- **Required work**
Line by line, transcribe the data below exactly and pass over the images.

+===+

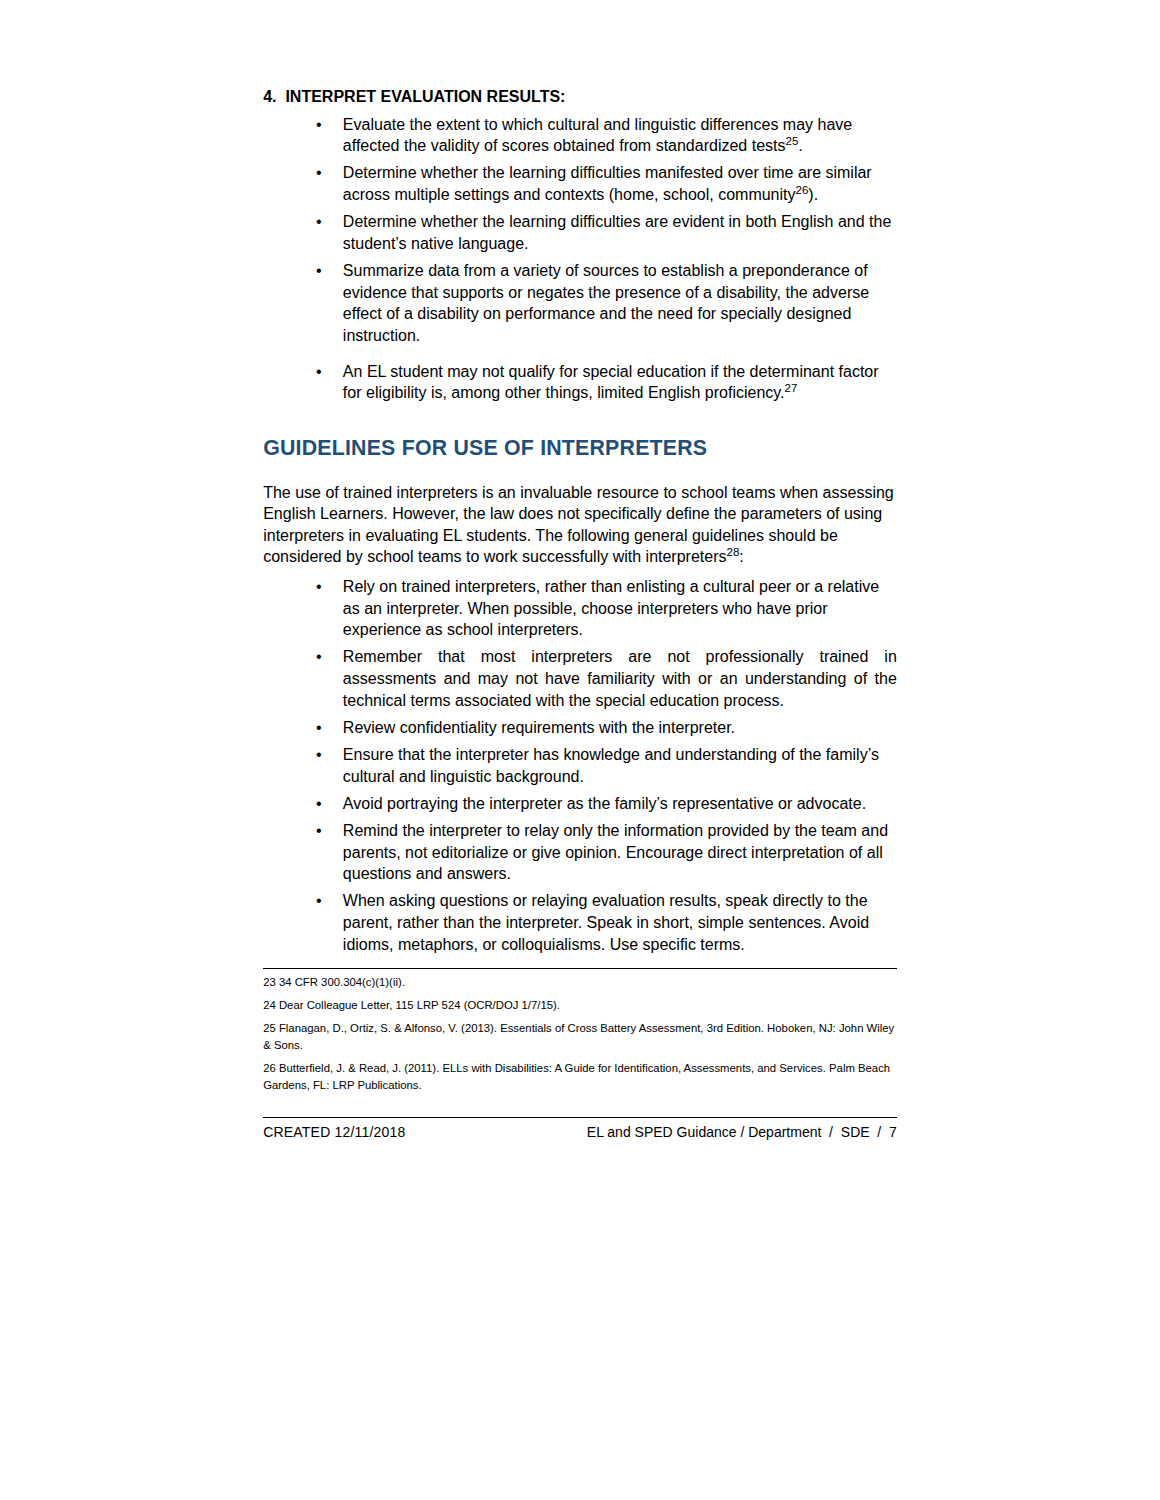4. INTERPRET EVALUATION RESULTS:
Evaluate the extent to which cultural and linguistic differences may have affected the validity of scores obtained from standardized tests25.
Determine whether the learning difficulties manifested over time are similar across multiple settings and contexts (home, school, community26).
Determine whether the learning difficulties are evident in both English and the student’s native language.
Summarize data from a variety of sources to establish a preponderance of evidence that supports or negates the presence of a disability, the adverse effect of a disability on performance and the need for specially designed instruction.
An EL student may not qualify for special education if the determinant factor for eligibility is, among other things, limited English proficiency.27
GUIDELINES FOR USE OF INTERPRETERS
The use of trained interpreters is an invaluable resource to school teams when assessing English Learners. However, the law does not specifically define the parameters of using interpreters in evaluating EL students. The following general guidelines should be considered by school teams to work successfully with interpreters28:
Rely on trained interpreters, rather than enlisting a cultural peer or a relative as an interpreter. When possible, choose interpreters who have prior experience as school interpreters.
Remember that most interpreters are not professionally trained in assessments and may not have familiarity with or an understanding of the technical terms associated with the special education process.
Review confidentiality requirements with the interpreter.
Ensure that the interpreter has knowledge and understanding of the family’s cultural and linguistic background.
Avoid portraying the interpreter as the family’s representative or advocate.
Remind the interpreter to relay only the information provided by the team and parents, not editorialize or give opinion. Encourage direct interpretation of all questions and answers.
When asking questions or relaying evaluation results, speak directly to the parent, rather than the interpreter. Speak in short, simple sentences. Avoid idioms, metaphors, or colloquialisms. Use specific terms.
23 34 CFR 300.304(c)(1)(ii).
24 Dear Colleague Letter, 115 LRP 524 (OCR/DOJ 1/7/15).
25 Flanagan, D., Ortiz, S. & Alfonso, V. (2013). Essentials of Cross Battery Assessment, 3rd Edition. Hoboken, NJ: John Wiley & Sons.
26 Butterfield, J. & Read, J. (2011). ELLs with Disabilities: A Guide for Identification, Assessments, and Services. Palm Beach Gardens, FL: LRP Publications.
CREATED 12/11/2018
EL and SPED Guidance / Department / SDE / 7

+===+

- **Problem solution**
4. INTERPRET EVALUATION RESULTS:
Evaluate the extent to which cultural and linguistic differences may have affected the validity of scores obtained from standardized tests25.
Determine whether the learning difficulties manifested over time are similar across multiple settings and contexts (home, school, community26).
Determine whether the learning difficulties are evident in both English and the student’s native language.
Summarize data from a variety of sources to establish a preponderance of evidence that supports or negates the presence of a disability, the adverse effect of a disability on performance and the need for specially designed instruction.
An EL student may not qualify for special education if the determinant factor for eligibility is, among other things, limited English proficiency.27
GUIDELINES FOR USE OF INTERPRETERS
The use of trained interpreters is an invaluable resource to school teams when assessing English Learners. However, the law does not specifically define the parameters of using interpreters in evaluating EL students. The following general guidelines should be considered by school teams to work successfully with interpreters28:
Rely on trained interpreters, rather than enlisting a cultural peer or a relative as an interpreter. When possible, choose interpreters who have prior experience as school interpreters.
Remember that most interpreters are not professionally trained in assessments and may not have familiarity with or an understanding of the technical terms associated with the special education process.
Review confidentiality requirements with the interpreter.
Ensure that the interpreter has knowledge and understanding of the family’s cultural and linguistic background.
Avoid portraying the interpreter as the family’s representative or advocate.
Remind the interpreter to relay only the information provided by the team and parents, not editorialize or give opinion. Encourage direct interpretation of all questions and answers.
When asking questions or relaying evaluation results, speak directly to the parent, rather than the interpreter. Speak in short, simple sentences. Avoid idioms, metaphors, or colloquialisms. Use specific terms.
23 34 CFR 300.304(c)(1)(ii).
24 Dear Colleague Letter, 115 LRP 524 (OCR/DOJ 1/7/15).
25 Flanagan, D., Ortiz, S. & Alfonso, V. (2013). Essentials of Cross Battery Assessment, 3rd Edition. Hoboken, NJ: John Wiley & Sons.
26 Butterfield, J. & Read, J. (2011). ELLs with Disabilities: A Guide for Identification, Assessments, and Services. Palm Beach Gardens, FL: LRP Publications.
CREATED 12/11/2018
EL and SPED Guidance / Department / SDE / 7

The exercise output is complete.